• SUPPLIED DATA:
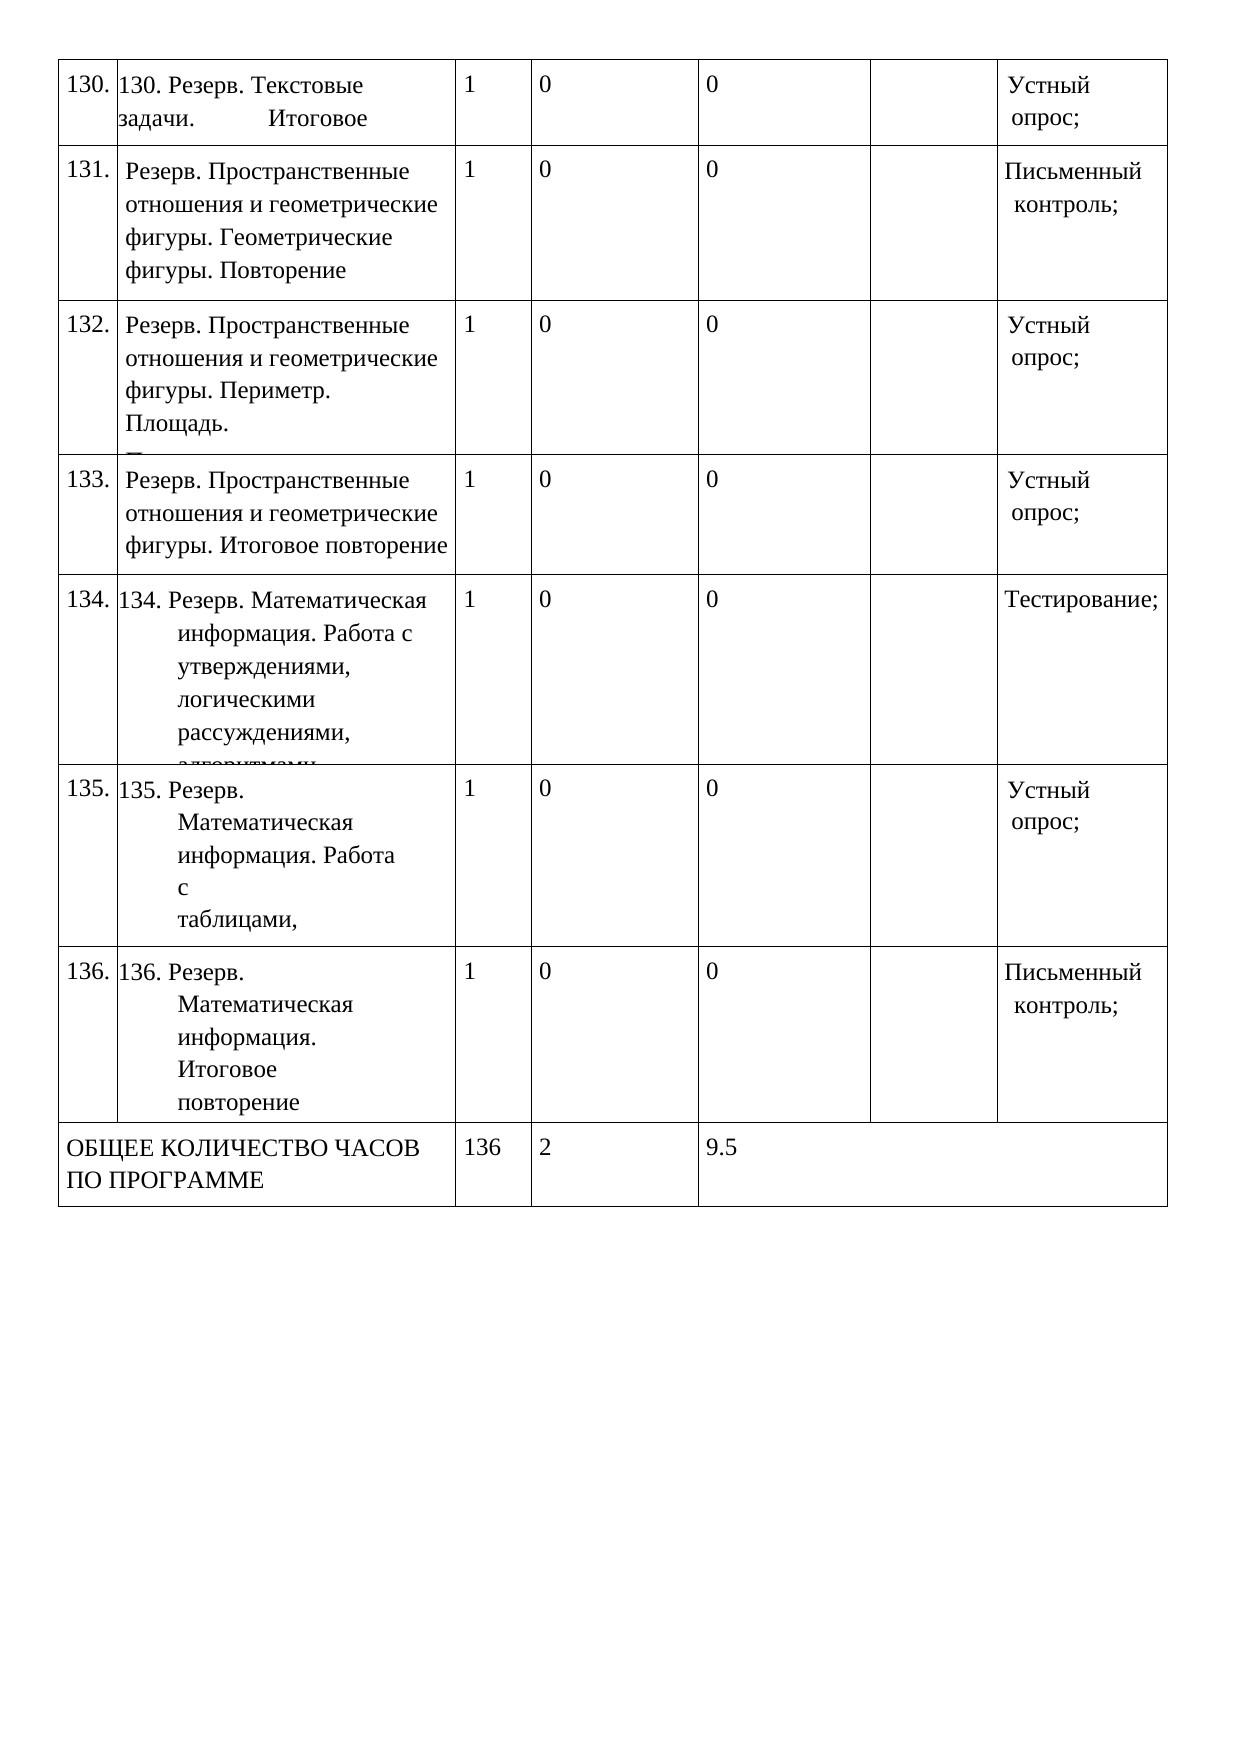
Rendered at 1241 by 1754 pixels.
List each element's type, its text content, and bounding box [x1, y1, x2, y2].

table_cell 1 [456, 146, 531, 299]
table_cell 136. [59, 947, 117, 1122]
table_cell 0 [532, 301, 698, 454]
table_cell Письменный контроль; [998, 947, 1167, 1122]
table_cell Устный опрос; [998, 455, 1167, 574]
table_cell [871, 947, 997, 1122]
table_header Устный опрос; [998, 60, 1167, 145]
table_cell 0 [532, 947, 698, 1122]
table_cell 135. Резерв. Математическая информация. Работа с таблицами, диаграммами. Повторение [118, 765, 455, 946]
table_cell 0 [532, 765, 698, 946]
table_cell 131. [59, 146, 117, 299]
table_cell Устный опрос; [998, 765, 1167, 946]
table_cell Устный опрос; [998, 301, 1167, 454]
table_cell 0 [532, 455, 698, 574]
table_cell 136 [456, 1123, 531, 1206]
table_cell 134. Резерв. Математическая информация. Работа с утверждениями, логическими рассуждениями, алгоритмами. Повторение [118, 575, 455, 764]
table_cell Резерв. Пространственные отношения и геометрические фигуры. Периметр. Площадь. Повторение [118, 301, 455, 454]
table_header 130. [59, 60, 117, 145]
table_cell 0 [699, 765, 870, 946]
table_cell [871, 455, 997, 574]
table_cell 0 [699, 455, 870, 574]
table_cell 0 [699, 947, 870, 1122]
table_header 0 [699, 60, 870, 145]
table_cell 135. [59, 765, 117, 946]
table_cell 0 [699, 146, 870, 299]
table_cell [871, 301, 997, 454]
table_cell 0 [699, 301, 870, 454]
table_cell 1 [456, 301, 531, 454]
table_header 1 [456, 60, 531, 145]
table_cell 136. Резерв. Математическая информация. Итоговое повторение [118, 947, 455, 1122]
table_cell [871, 146, 997, 299]
table_header [871, 60, 997, 145]
table_cell 133. [59, 455, 117, 574]
table_cell 9.5 [699, 1123, 1167, 1206]
table_cell 2 [532, 1123, 698, 1206]
table_cell [871, 765, 997, 946]
table_header 130. Резерв. Текстовые задачи. Итоговое повторение [118, 60, 455, 145]
table_cell [871, 575, 997, 764]
table_cell 0 [532, 146, 698, 299]
table_header 0 [532, 60, 698, 145]
table_cell 1 [456, 455, 531, 574]
table_cell 134. [59, 575, 117, 764]
table_cell ОБЩЕЕ КОЛИЧЕСТВО ЧАСОВ ПО ПРОГРАММЕ [59, 1123, 455, 1206]
table_cell Резерв. Пространственные отношения и геометрические фигуры. Геометрические фигуры. Повторение [118, 146, 455, 299]
table_cell 1 [456, 765, 531, 946]
table_cell 1 [456, 575, 531, 764]
table_cell Резерв. Пространственные отношения и геометрические фигуры. Итоговое повторение [118, 455, 455, 574]
table_cell 0 [699, 575, 870, 764]
table_cell 1 [456, 947, 531, 1122]
table_cell Тестирование; [998, 575, 1167, 764]
table_cell 132. [59, 301, 117, 454]
table_cell Письменный контроль; [998, 146, 1167, 299]
table_cell 0 [532, 575, 698, 764]
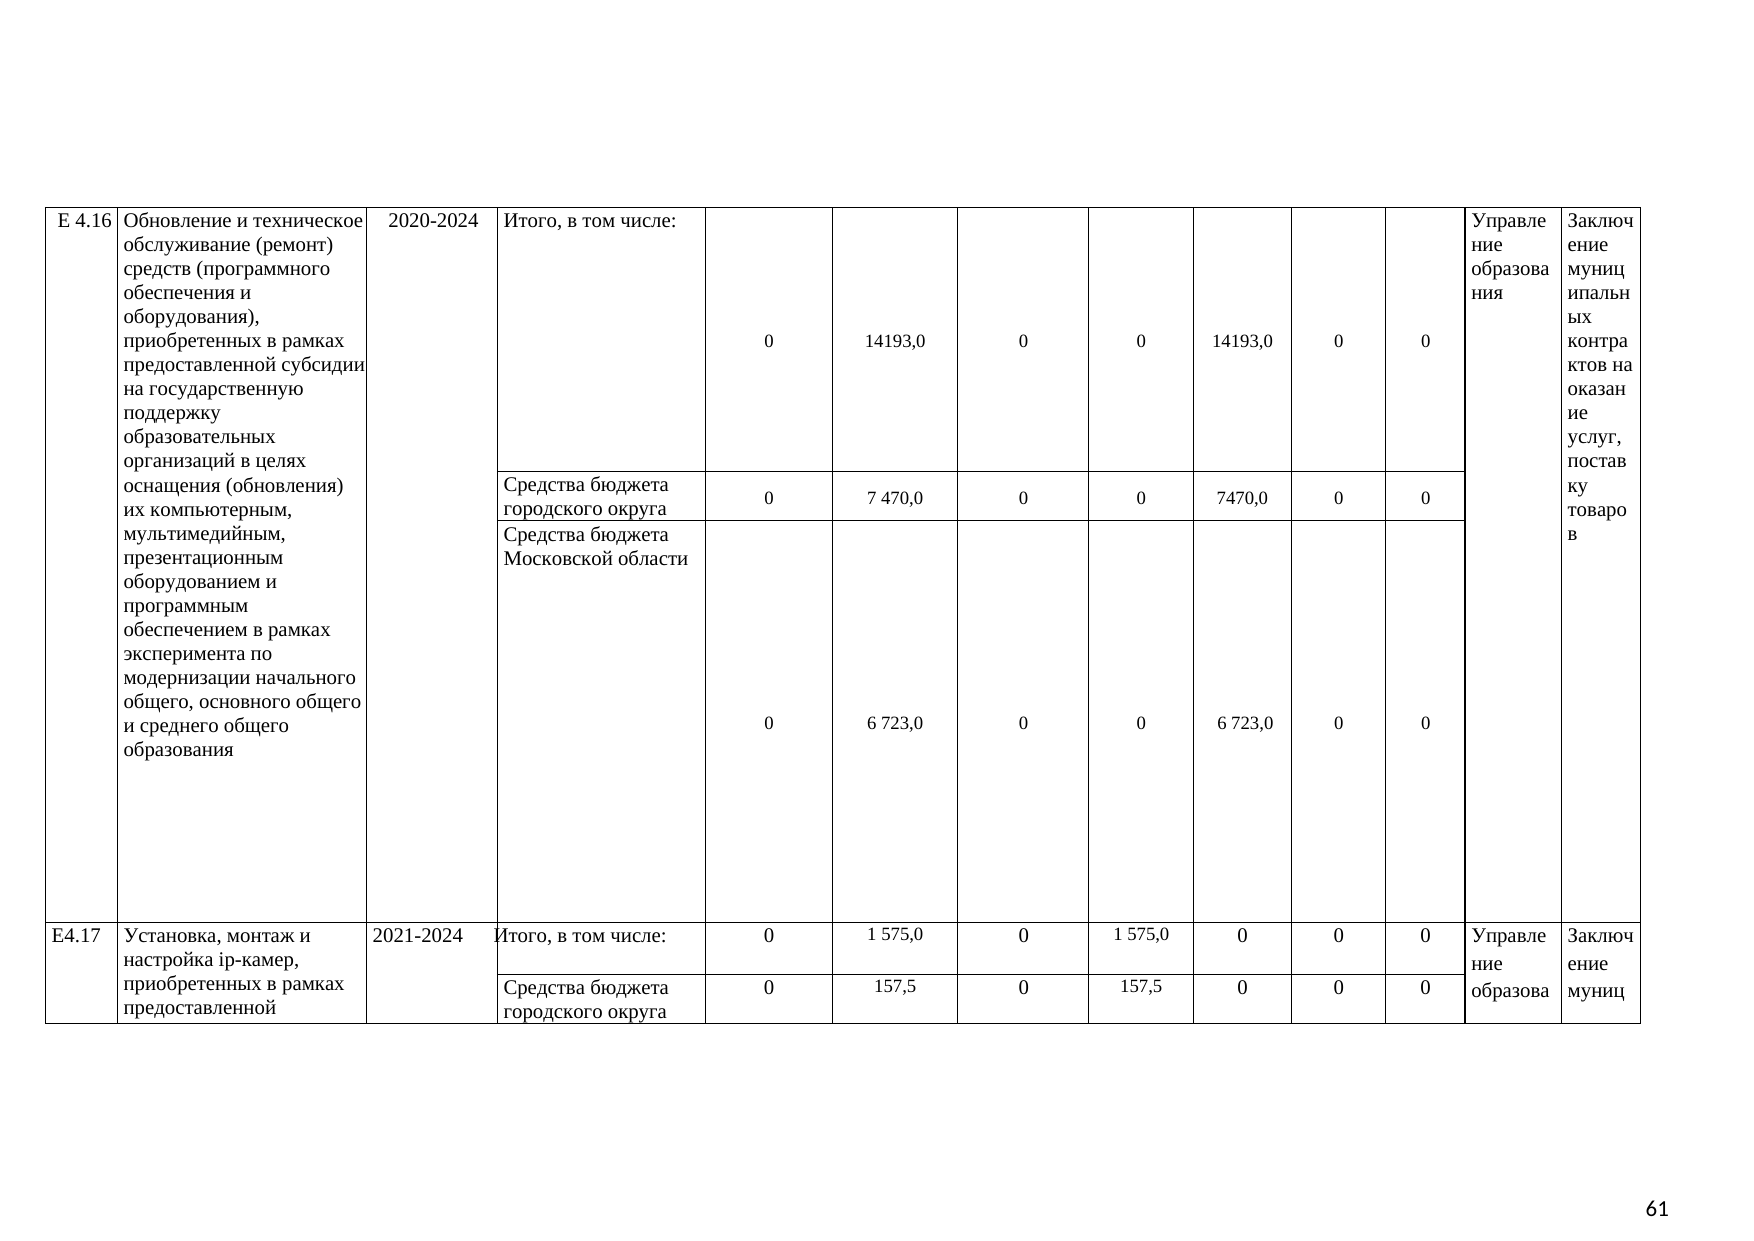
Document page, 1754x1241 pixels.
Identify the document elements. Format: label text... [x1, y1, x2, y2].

• EXERCISE:
Leave the images aside and return the records above exactly as written.

• THE COMPLETED TASK:
Rendered at 1241 by 1754 pixels.
List each element's type, its text content, and bounding box [x1, y1, x2, y2].

table_cell 1 [456, 146, 531, 299]
table_cell 136. [59, 947, 117, 1122]
table_cell 0 [532, 301, 698, 454]
table_cell Письменный контроль; [998, 947, 1167, 1122]
table_cell Устный опрос; [998, 455, 1167, 574]
table_cell [871, 947, 997, 1122]
table_header Устный опрос; [998, 60, 1167, 145]
table_cell 0 [532, 947, 698, 1122]
table_cell 135. Резерв. Математическая информация. Работа с таблицами, диаграммами. Повторение [118, 765, 455, 946]
table_cell 0 [532, 765, 698, 946]
table_cell 131. [59, 146, 117, 299]
table_cell Устный опрос; [998, 765, 1167, 946]
table_cell Устный опрос; [998, 301, 1167, 454]
table_cell 0 [532, 455, 698, 574]
table_cell 136 [456, 1123, 531, 1206]
table_cell 134. Резерв. Математическая информация. Работа с утверждениями, логическими рассуждениями, алгоритмами. Повторение [118, 575, 455, 764]
table_cell Резерв. Пространственные отношения и геометрические фигуры. Периметр. Площадь. Повторение [118, 301, 455, 454]
table_header 130. [59, 60, 117, 145]
table_cell 0 [699, 765, 870, 946]
table_cell [871, 455, 997, 574]
table_cell 0 [699, 455, 870, 574]
table_cell 0 [699, 947, 870, 1122]
table_header 0 [699, 60, 870, 145]
table_cell 135. [59, 765, 117, 946]
table_cell 0 [699, 146, 870, 299]
table_cell [871, 301, 997, 454]
table_cell 0 [699, 301, 870, 454]
table_cell 1 [456, 301, 531, 454]
table_header 1 [456, 60, 531, 145]
table_cell 136. Резерв. Математическая информация. Итоговое повторение [118, 947, 455, 1122]
table_cell [871, 146, 997, 299]
table_header [871, 60, 997, 145]
table_cell 133. [59, 455, 117, 574]
table_cell 9.5 [699, 1123, 1167, 1206]
table_cell 2 [532, 1123, 698, 1206]
table_cell [871, 765, 997, 946]
table_header 130. Резерв. Текстовые задачи. Итоговое повторение [118, 60, 455, 145]
table_cell [871, 575, 997, 764]
table_cell 0 [532, 146, 698, 299]
table_header 0 [532, 60, 698, 145]
table_cell 1 [456, 455, 531, 574]
table_cell 134. [59, 575, 117, 764]
table_cell ОБЩЕЕ КОЛИЧЕСТВО ЧАСОВ ПО ПРОГРАММЕ [59, 1123, 455, 1206]
table_cell Резерв. Пространственные отношения и геометрические фигуры. Геометрические фигуры. Повторение [118, 146, 455, 299]
table_cell 1 [456, 765, 531, 946]
table_cell 1 [456, 575, 531, 764]
table_cell Резерв. Пространственные отношения и геометрические фигуры. Итоговое повторение [118, 455, 455, 574]
table_cell 0 [699, 575, 870, 764]
table_cell 1 [456, 947, 531, 1122]
table_cell Тестирование; [998, 575, 1167, 764]
table_cell 132. [59, 301, 117, 454]
table_cell Письменный контроль; [998, 146, 1167, 299]
table_cell 0 [532, 575, 698, 764]
Document page, 1754x1241 pixels.
Identify the document elements. Format: label text... [x1, y1, x2, y2].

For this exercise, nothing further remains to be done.